The Centers for Medicare & Medicaid Services (CMS) published new changes to the ACO REACH model to increase predictability for participating ACOs, protect against inappropriate risk score growth, and to advance health equity starting in performance year 2024 (PY2024). The ACO REACH model was created to deliver high-quality and coordinated care to patients while improving costs and health outcomes. Patients in a REACH ACO get help to manage chronic conditions, to receive more preventative health services, to receive care in more convenient ways like telehealth, and to better navigate the health system. When ACOs in the program achieve these goals of providing higher-quality care at a lower cost, they may be eligible to share in those savings. There are currently 132 ACOs participating in this model.

The first bucket of changes impact beneficiary alignment. CMS will reduce the beneficiary alignment minimum for new entrant ACOs from 5,000 to 4,000 and provide a 10% alignment buffer. For high need population ACOs, the alignment minimum is even lower, decreasing from 1,200 to 1,000. CMS is also expanding the eligibility criteria for alignment into a High Needs Population ACO to include beneficiaries that have at least 90 Medicare-covered days of Home Health services utilization or at least 45 Medicare-covered days in a Skilled Nursing Facility within the previous 12 months.

CMS will also modify both the financial guarantee policy and the Provisional Settlement starting in PY2024. ACOs that have elected Provisional Financial Settlement and have fully paid Shared Losses (or received Shared Savings) will now only be required to update their financial guarantee to reflect the amount required for the current performance year. And to facilitate this change, the agency will modify the Provisional Settlement to reflect 12 months of performance year experience (with 0 months of run-out) which was previously 6 months.
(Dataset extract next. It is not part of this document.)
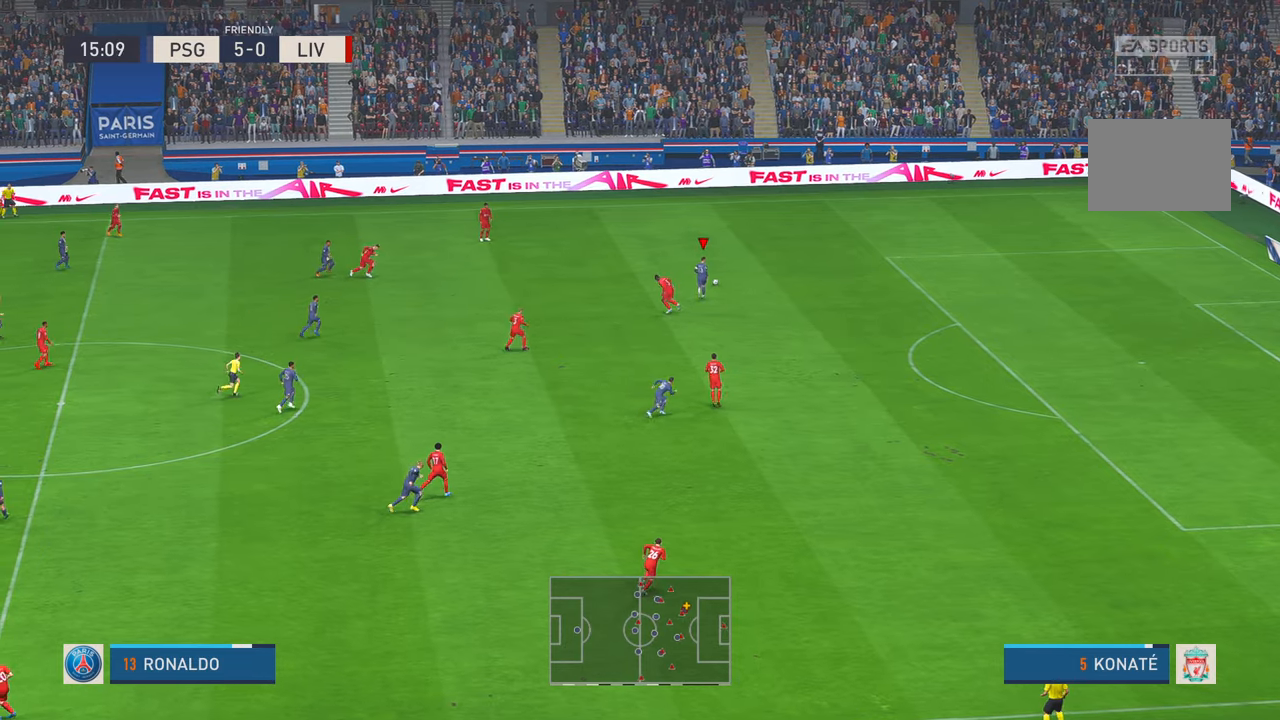
{"dt_ms": 500, "buttons": ["R2"], "left_stick": "right", "right_stick": "center", "events": []}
To address the Retrospective Trend Adjustment (RTA), CMS will now apply symmetric risk corridors meaning that ACOs will be responsible for 100% of the RTA (positive or negative) up to 4% and REACH ACOs will be responsible for 50% of the RTA (on top of the 100% accepted adjustment from 0-4%) beyond 4% and up to 8%. This change is intended to help ACOs better budget and invest with more certainty to care for their beneficiaries.

To protect against inappropriate risk score growth, CMS provided revisions to the risk adjustment methodology. The 2024 Part C Risk adjustment model used in the Medicare Advantage program will also now apply to Standard and New Entrant ACOs. Risk scores will be a blend of 67% of the risk scores under the current 2020 risk adjustment model and 33% of the risk scores under the revised 2024 risk adjustment model.

Lastly, CMS made three major revisions to advance health equity in the model. CMS will revise the composite measure that is used to identify underserved beneficiaries for the Health Equity Benchmark Adjustment (HEBA) by incorporating two new variables: Low-Income Subsidy (LIS) Status and State-based Area Deprivation Index (ADI). Adding the LIS and ADI variables will help ACOs better identify underserved beneficiaries living in high cost-of-living areas. CMS will also adjust ACO benchmarks to $30 per-beneficiary, per-month (PBPM) for beneficiaries with equity scores in the top decile, $20 PBPM for beneficiaries in the second decile, $10 PBPM for the third decile, $0 PBPM for the next four deciles, and -$10 PBPM for the bottom three deciles. This will increase the impact of the HEBA so that the upward adjustment extends beyond the top decile of underserved beneficiaries and the downward adjustment is limited to the bottom three deciles. And to support beneficiaries with Chronic Obstructive Pulmonary Disease, CMS is Nurse Practitioner (NP) and Physician Assistant (PA) to the Services Benefit Enhancement (BE). NPs and PAs that are Participant Providers or Preferred Providers with a participating ACO will be able to certify and order Pulmonary Rehabilitation Care Plans.

The National Association of ACOs, or NAACOS, applauded CMS for these FY 2024 updates. In a statement following CMS’ announcement complimented CMS’ continued improvement of the ACO REACH Model by addressing concerns raised by NAACOS members including financial protections from midyear changes to benchmarks, additions to the Health Equity Benchmark Adjustment to account for more patient characteristics, and updates to its risk adjustment policies. NAACOS went on to encourage CMS to add features of the model into a permanent track within the Medicare Shared Savings Program (MSSP). Another organization, America’s Physician Groups (APG) also commended CMS for making these changes, stating that their organization advocated for many of these changes based on the recommendations from their ACO Reach coalition members.